Sunday, December 9, 2012

100th Post: Peanut Butter Jelly Time

100 Posts...and they said it wouldn't last.

Actually, I don't know that anyone said that except me. I thought, "How in the world can I have that much to say?" And yet...I have chosen at least 100 things to spew about. And some of you have chosen to read them. So thanks!

Without further delay...I give you Post 100. I'm sure it's worth the wait...

For years I have coddled the PBA by making their lunches whenever we needed to pack them for the day. They are fully capable of making their own and yet for some reason I continued to pack them. The ones they eat at home, they make for themselves.

Incongruous, right?

So I decided a few weeks ago that I was putting my foot down. They would have to make their own lunches. I'm so tough.

However my plans had a serious flaw. They (the plans) made the assumption that the PBA would be as forward-thinking in their lunch making as I had been/am (am with my own, mind you). I realized this immediately on the first day of this new policy when it was time to get in the car to leave for the day and no lunches had the PBA made or packed. I had my lunch ready to go. Not to brag or anything…but I was going to make sure I had something to eat. It’s more about necessity than anything else. If I don't eat, I get a smidge crabby...and NOBODY wants to see that.
===============
§ Required action 1
Answer these questions using the blog post.
(a) What is the title of this post?
(b) For years, who did the writer make lunches for?
(c) According to the writer, what happens if the writer doesn't eat?
§ Required action 2
Write out the blog post word for word, from "100th Post: Peanut" up to and including "make for themselves.".

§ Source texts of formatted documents
===============
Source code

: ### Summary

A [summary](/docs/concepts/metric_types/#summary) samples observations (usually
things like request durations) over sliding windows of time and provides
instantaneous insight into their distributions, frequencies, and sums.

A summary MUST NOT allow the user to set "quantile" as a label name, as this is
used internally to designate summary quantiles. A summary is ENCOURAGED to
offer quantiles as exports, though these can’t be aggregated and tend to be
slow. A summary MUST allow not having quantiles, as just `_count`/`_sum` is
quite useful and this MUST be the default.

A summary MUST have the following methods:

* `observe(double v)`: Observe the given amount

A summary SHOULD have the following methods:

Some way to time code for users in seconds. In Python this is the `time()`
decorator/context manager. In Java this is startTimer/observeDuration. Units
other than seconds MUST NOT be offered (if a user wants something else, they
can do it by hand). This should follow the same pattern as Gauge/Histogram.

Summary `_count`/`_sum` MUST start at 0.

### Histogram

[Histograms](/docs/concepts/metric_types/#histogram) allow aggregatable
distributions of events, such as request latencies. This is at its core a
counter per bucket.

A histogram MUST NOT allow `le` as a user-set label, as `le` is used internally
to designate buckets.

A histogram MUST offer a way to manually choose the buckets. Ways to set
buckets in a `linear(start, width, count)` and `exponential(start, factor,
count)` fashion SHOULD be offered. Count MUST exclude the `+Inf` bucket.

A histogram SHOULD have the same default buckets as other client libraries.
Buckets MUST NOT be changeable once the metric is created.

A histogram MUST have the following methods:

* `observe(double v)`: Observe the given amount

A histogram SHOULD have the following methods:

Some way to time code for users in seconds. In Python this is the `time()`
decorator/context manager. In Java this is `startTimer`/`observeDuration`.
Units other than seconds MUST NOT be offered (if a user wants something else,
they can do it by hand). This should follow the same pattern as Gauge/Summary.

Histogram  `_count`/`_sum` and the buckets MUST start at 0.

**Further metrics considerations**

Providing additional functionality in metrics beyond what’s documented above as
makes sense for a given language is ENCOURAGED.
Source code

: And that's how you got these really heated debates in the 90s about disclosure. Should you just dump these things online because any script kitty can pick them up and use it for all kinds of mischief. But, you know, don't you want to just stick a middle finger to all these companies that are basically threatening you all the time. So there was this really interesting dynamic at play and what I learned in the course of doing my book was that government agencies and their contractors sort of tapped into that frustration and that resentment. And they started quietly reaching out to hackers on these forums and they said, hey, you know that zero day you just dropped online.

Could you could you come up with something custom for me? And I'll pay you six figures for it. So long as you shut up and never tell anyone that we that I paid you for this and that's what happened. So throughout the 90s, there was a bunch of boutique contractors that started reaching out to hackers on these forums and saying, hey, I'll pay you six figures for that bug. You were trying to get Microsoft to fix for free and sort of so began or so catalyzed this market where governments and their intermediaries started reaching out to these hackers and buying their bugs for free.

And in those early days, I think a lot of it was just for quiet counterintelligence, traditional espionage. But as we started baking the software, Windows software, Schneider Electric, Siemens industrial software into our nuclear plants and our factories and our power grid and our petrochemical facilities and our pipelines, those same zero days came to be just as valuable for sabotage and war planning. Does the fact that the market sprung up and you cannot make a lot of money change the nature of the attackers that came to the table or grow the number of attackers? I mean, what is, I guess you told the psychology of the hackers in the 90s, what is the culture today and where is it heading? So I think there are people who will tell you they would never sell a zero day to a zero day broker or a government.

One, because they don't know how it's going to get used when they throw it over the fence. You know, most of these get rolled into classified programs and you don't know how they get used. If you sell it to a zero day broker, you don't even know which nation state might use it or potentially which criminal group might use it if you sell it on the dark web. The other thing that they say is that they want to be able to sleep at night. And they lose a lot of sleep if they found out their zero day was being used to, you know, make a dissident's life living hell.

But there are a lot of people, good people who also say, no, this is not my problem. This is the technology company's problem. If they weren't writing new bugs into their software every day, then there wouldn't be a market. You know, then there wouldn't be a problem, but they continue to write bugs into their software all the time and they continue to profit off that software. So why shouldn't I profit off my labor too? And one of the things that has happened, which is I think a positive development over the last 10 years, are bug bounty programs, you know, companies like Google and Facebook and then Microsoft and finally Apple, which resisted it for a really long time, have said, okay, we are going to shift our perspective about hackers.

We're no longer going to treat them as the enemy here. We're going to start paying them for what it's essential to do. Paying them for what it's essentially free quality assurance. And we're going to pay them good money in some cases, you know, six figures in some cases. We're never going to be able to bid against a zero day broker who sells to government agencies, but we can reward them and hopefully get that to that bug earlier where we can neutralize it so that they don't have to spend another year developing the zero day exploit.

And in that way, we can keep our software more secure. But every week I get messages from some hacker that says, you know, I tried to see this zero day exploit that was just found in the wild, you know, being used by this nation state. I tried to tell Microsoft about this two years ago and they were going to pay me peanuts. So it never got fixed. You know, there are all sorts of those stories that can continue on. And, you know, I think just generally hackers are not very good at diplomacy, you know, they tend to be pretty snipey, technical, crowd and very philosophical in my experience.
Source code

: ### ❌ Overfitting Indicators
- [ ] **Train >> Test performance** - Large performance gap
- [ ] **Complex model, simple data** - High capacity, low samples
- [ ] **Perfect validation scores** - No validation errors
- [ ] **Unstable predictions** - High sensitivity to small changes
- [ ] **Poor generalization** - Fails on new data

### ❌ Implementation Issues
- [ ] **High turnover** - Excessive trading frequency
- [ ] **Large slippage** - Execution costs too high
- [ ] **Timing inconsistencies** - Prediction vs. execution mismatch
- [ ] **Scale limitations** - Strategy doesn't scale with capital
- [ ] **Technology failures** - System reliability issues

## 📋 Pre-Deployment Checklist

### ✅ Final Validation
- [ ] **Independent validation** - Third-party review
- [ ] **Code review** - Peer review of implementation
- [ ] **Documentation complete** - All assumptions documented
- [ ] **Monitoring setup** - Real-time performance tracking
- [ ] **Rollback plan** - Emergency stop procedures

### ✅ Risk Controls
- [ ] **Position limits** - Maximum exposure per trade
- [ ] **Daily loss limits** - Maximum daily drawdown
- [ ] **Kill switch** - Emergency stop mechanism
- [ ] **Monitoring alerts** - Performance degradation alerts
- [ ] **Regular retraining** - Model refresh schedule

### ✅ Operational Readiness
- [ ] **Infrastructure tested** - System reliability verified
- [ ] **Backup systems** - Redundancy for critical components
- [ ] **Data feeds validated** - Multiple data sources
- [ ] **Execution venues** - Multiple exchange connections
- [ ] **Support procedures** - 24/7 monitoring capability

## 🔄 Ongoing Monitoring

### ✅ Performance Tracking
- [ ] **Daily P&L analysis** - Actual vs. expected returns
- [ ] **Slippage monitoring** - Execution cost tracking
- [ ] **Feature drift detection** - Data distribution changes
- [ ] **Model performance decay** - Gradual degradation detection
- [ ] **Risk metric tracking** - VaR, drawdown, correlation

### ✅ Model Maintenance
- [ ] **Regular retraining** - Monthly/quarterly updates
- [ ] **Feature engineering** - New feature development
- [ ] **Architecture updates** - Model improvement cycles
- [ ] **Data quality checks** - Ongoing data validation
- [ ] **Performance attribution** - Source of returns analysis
===============
§ Task response 1
(a) 100th Post: Peanut Butter Jelly Time
(b) The PBA
(c) The writer gets a smidge crabby.

§ Task response 2
100th Post: Peanut Butter Jelly Time

100 Posts...and they said it wouldn't last.

Actually, I don't know that anyone said that except me. I thought, "How in the world can I have that much to say?" And yet...I have chosen at least 100 things to spew about. And some of you have chosen to read them. So thanks!

Without further delay...I give you Post 100. I'm sure it's worth the wait...

For years I have coddled the PBA by making their lunches whenever we needed to pack them for the day. They are fully capable of making their own and yet for some reason I continued to pack them. The ones they eat at home, they make for themselves.